==== Fragmento de lectura ====
Del 'guarapo' al 'englobado', un diccionario recoge las palabras de los colombianos
Las investigadoras que lideran el proyecto del Diccionario de colombianismos nos cuentan cómo han encontrado y definido las más de 8.000 palabras que componen el léxico característico de los colombianos.

BOGOTÁ, Colombia
Por: Emma Jaramillo Bernat
En una entrada similar a la de Cien años de soledad, Gabriel García Márquez cuenta aquella vez, no en la que el padre de Aureliano Buendía lo llevó a conocer el hielo sino cuando su abuelo le mostró, por primera vez, un diccionario.
Esa noche, en la que le puso el mamotreto sobre su regazo, se le despertó tal curiosidad por las palabras que aprendió a leer más pronto de lo previsto, un hecho que marcó su destino como escritor.
“Nunca lo vi como un libro de estudio, gordo y sabio, sino como un juguete para toda la vida”, dice García Márquez en el prólogo del Diccionario Clave de uso del español actual, publicado en 1997.
Y es que los diccionarios deben ser eso: juegos. Deben parecerse menos a los académicos y más a los verdaderos dueños de las palabras: a la gente de la calle, que es quien las usa y las inventa.
Ese es el objetivo del Diccionario de colombianismos: acercar las palabras colombianas a los colombianos. Registrar, en algún lugar, ese español divertido e ingenioso, para que no se pierda.
Del ‘botaratas’ al ‘amarrado’, del ‘bambuco’ al ‘currulao’, cada palabra que inventamos esconde el relato de lo que somos.
Por eso desde el 2015 un grupo de investigadores, liderados por María Clara Henríquez y Nancy Rozo, trabaja para crear un Diccionario de colombianismos, que tendrá entre 8.000 y 10.000 palabras y que se publicará en el 2018.
“Mucha gente nos pregunta para qué sirve un diccionario de estos, pero es recoger un patrimonio cultural, en el que estamos tratando que no se pierda la identidad: así se dice acá, así se dice allá. Ese papel es muy importante”, cuenta María Clara, quien es la coordinadora del proyecto.
Al comienzo solo había un pequeño grupo de investigadores de la Academia Colombiana de la Lengua, liderado por María Clara y compuesto principalmente por becarios, que tenía la intención de ampliar un breve diccionario de colombianismos que ya existía.
Este grupo se puso en la tarea de buscar palabras que se hablaran en Colombia y no en España (esa es la definición técnica de un colombianismo). Buscaron en diccionarios regionales, en el Diccionario de Americanismos, en periódicos, en revistas, en la música, en la televisión, donde fuera, como fuera, escuchando a la gente.
Poco a poco, desde el 2010 fueron recopilando información, hasta que consiguieron el apoyo del Ministerio de Cultura que, junto con la Academia y el Instituto Caro y Cuervo, les dieron el impulso que necesitaban para concretar el proyecto.
==== Extracto de datos ====
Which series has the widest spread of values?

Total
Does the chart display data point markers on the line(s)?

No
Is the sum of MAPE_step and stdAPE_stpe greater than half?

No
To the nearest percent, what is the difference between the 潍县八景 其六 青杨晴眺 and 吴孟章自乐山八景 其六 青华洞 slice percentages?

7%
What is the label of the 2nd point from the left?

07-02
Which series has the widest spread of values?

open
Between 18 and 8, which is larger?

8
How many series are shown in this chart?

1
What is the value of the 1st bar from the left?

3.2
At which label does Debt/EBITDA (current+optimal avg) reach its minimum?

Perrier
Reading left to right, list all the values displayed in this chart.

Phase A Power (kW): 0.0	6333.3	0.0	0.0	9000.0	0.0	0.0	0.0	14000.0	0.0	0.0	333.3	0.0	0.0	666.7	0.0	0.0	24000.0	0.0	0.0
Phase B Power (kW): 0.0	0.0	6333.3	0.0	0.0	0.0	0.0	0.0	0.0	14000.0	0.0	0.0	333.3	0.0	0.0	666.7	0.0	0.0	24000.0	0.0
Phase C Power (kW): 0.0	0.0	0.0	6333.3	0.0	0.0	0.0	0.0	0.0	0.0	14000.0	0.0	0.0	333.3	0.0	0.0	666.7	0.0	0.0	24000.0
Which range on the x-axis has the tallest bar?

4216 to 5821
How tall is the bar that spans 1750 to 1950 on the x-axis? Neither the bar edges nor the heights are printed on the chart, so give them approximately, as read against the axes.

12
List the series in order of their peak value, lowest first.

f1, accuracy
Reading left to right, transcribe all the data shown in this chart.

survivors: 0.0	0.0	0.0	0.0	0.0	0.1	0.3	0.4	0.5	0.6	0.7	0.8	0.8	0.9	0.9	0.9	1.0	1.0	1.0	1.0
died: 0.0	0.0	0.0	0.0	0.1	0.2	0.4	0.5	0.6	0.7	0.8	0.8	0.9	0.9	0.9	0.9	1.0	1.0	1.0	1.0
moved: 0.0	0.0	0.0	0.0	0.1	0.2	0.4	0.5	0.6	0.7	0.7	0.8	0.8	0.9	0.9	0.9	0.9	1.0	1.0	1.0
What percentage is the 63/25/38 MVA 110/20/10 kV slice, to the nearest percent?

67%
====
## Consigna de trabajo 1:
Indica si cada una de estas afirmaciones concuerda con el texto sobre el Diccionario de colombianismos: (a) el diccionario se publicará en el 2018; (b) técnicamente, un colombianismo es una palabra que se habla tanto en Colombia como en España; (c) María Clara es la coordinadora del proyecto. Responde sí o no en cada caso y cita textualmente las palabras del texto que lo deciden.
## Consigna de trabajo 2:
Retoma el texto sobre el Diccionario de colombianismos y continúalo a partir de su última oración.

## Resultado 1:
(a) Sí: «que se publicará en el 2018».
(b) No: «buscar palabras que se hablaran en Colombia y no en España (esa es la definición técnica de un colombianismo)».
(c) Sí: «cuenta María Clara, quien es la coordinadora del proyecto».

## Resultado 2:
La historia en palabras
Desde la ‘ñapanga’, que “en la época colonial era una mujer mestiza que se distinguía por sus costumbres aristocráticas, belleza y vestimenta”, hasta el ‘gomelo’, una palabra que hoy se refiere a “una persona que manifiesta gustos de clase social alta en su forma de vestir, hablar y actuar”, el diccionario mostrará la evolución de las palabras y cómo ellas pueden contar la historia del país.
Cuentan, por ejemplo, que antes nos movilizábamos en ‘yipaos’, “un campero rústico adaptado para transporte de carga y personas en zonas rurales”, y no en carros ‘engallados’, “automóviles adornados con distintos accesorios”. O que tomábamos ‘agua de panela’ en vez de ‘gasimba’; ‘guarapo’ en lugar de ‘pola’, y comíamos ‘fiambre’ y no ‘corrientazo’.
Porque cuando algo sabe tan rico como la miel, como “un dulce elaborado con leche cortada y panela”, qué mejor que bautizarlo como ‘mielmesabe’; una preparación perfecta para alguien bien ‘boquisabroso’, como se le dice a “una persona que tiene un gusto y paladar exquisito para la comida”.
Y si ese ‘boquisabroso’, a pesar de su fino paladar, llegara a entristecerse, tendríamos otro postre para ofrecerle: ¿qué tal unas ‘alegrías’? Un dulce costeño hecho de coco y panela. En Colombia la alegría se puede comer. Como dice Nancy, “sería hermoso si nos pudiéramos alimentar de eso”.
Las metáforas continúan: está la ‘ropa vieja’, que es un tipo de carne desmechada, y hasta un plato que se llama ‘uña de gato’. O los ‘empedrados’, que es un tipo de envuelto en Boyacá, y también un plato del Pacífico.
La variedad gastronómica de las regiones se traduce en riqueza lingüística. De acuerdo con Nancy, “que seamos del trópico, que haya tanta variedad de climas, de regiones, de alimentos, de bailes” influye en que el colombiano sea tan creativo a la hora de inventar palabras, algo que, según dice, no es solo una cualidad nacional sino más bien “una recursividad propia del lenguaje”.
En el Tolima, por ejemplo, se hace una “especie de natilla elaborada con maíz, leche y panela, que se envuelve en hojas de plátano”, un plato que, debido a que no tiene un sabor tan fuerte, fue llamado ‘insulso’, palabra que también puede considerarse un insulto, sobre todo cuando se usa para referirse, con desdén, a alguien “falto de gracia y viveza”.
También —nos cuenta Nancy— tenemos el caso del ‘indio’, “que es una comida, pero que a su vez es una ofensa, como que usted es de poca valía, como ‘ser de ruana’, que es una cuestión despectiva, de clase”.
En Colombia muchas palabras se refieren a la diferencia de clases, más allá de la antigua ‘ñapanga’ y el actual ‘gomelo’. Los de clase alta son, por ejemplo, de ‘dedito parado’ o ‘hijos de papi y mami’, es decir, de alto ‘turmequé’, que “indica que una persona o evento son refinados”.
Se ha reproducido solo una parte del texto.